La possibilité de clouer au pilori les critiques en les qualifiant d’anti-patriotiques est l’une des principales raisons pour lesquelles les gouvernements aiment cultiver l’hystérie de guerre. Cela peut également expliquer pourquoi Washington et Londres ont fait des déclarations folles et évoqué la perspective d’une nouvelle guerre européenne. Le président Joe Biden a désespérément besoin de se remettre de l’impression néfaste laissée aux électeurs américains par la défaite humiliante de l’Amérique face aux talibans en Afghanistan. Boris Johnson a encore plus besoin d’un élan patriotique alors qu’il se bat pour survivre à la marée montante de scandales et de démissions.

* [ÉNONCÉ A] Dans le texte sur l'hystérie de guerre, pourquoi Boris Johnson a-t-il besoin d'un élan patriotique ?
* [ÉNONCÉ B] Poursuivez le texte sur l'hystérie de guerre après sa dernière phrase.

* [MATÉRIEL FOURNI]
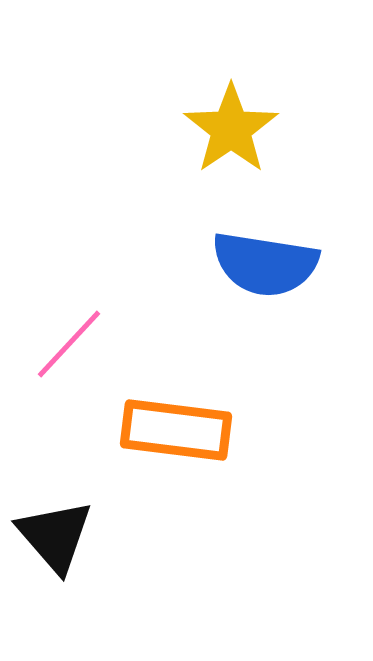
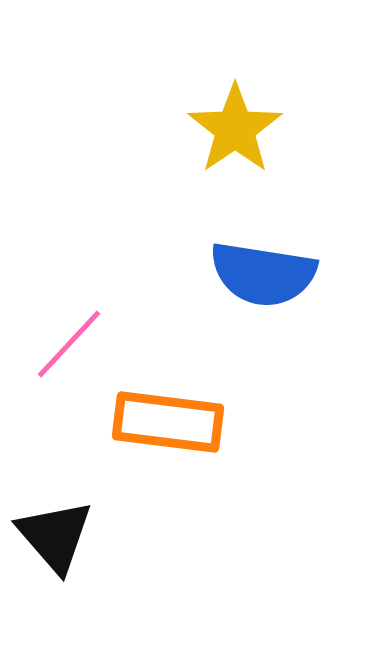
yellow star: moved 4 px right
blue semicircle: moved 2 px left, 10 px down
orange rectangle: moved 8 px left, 8 px up
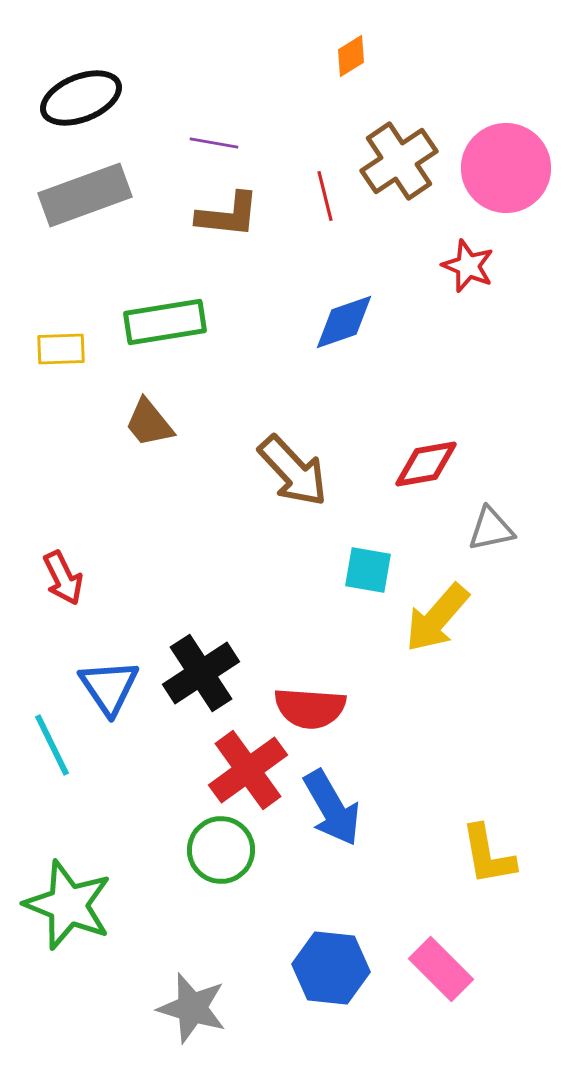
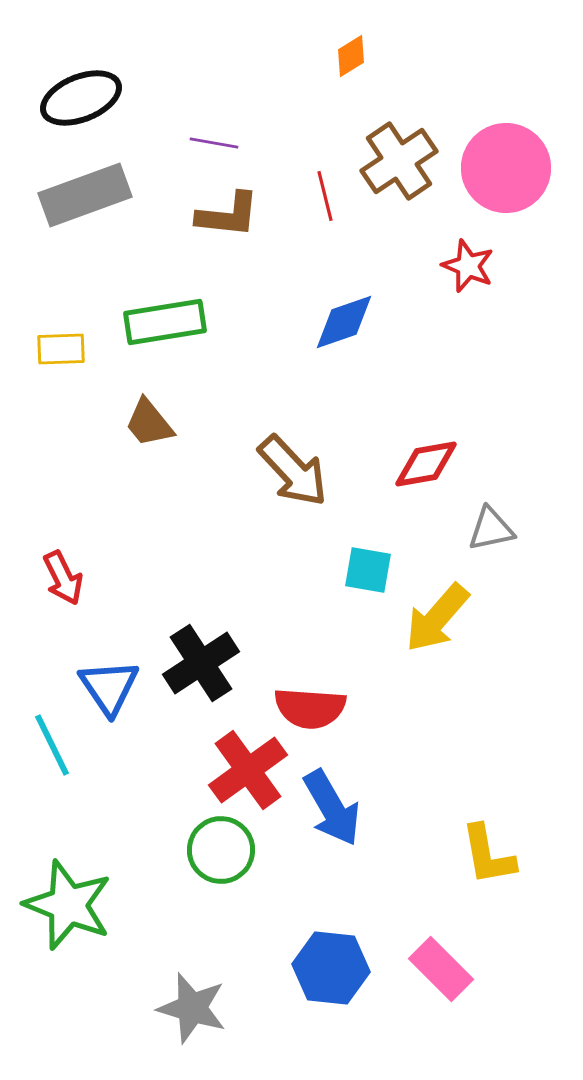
black cross: moved 10 px up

* [RÉPONSE A] Il se bat pour survivre à la marée montante de scandales et de démissions.

* [RÉPONSE B]
«Biden a besoin d’avoir l’air dur et la Grande-Bretagne a besoin d’avoir l’air pertinent», m’a dit cette semaine un diplomate à la retraite. Pourtant il y a quelque chose de factice dans les gesticulations étatsuniennes et britanniques. Boris Johnson s’est rendu à Kiev cette semaine pour promettre des représailles contre le président Vladimir Poutine dès que «le premier bout de pied russe» pénétrera en Ukraine, mais, étant donné que des soldats russes sans uniforme sont présents dans les enclaves séparatistes russes du Donbas depuis des années, Boris le courageux pourrait passer à l’action immédiatement s’il le voulait.
Pourtant, malgré toutes leurs belles paroles, personne n’a l’air d’avoir réellement l’intention de se battre, de sorte que l’Ukraine pourrait rester une histoire de «baril de poudre» pour des décennies à venir. (Opinion publiée dans The Independent, le 5 février 2022; traduction rédaction A l’Encontre)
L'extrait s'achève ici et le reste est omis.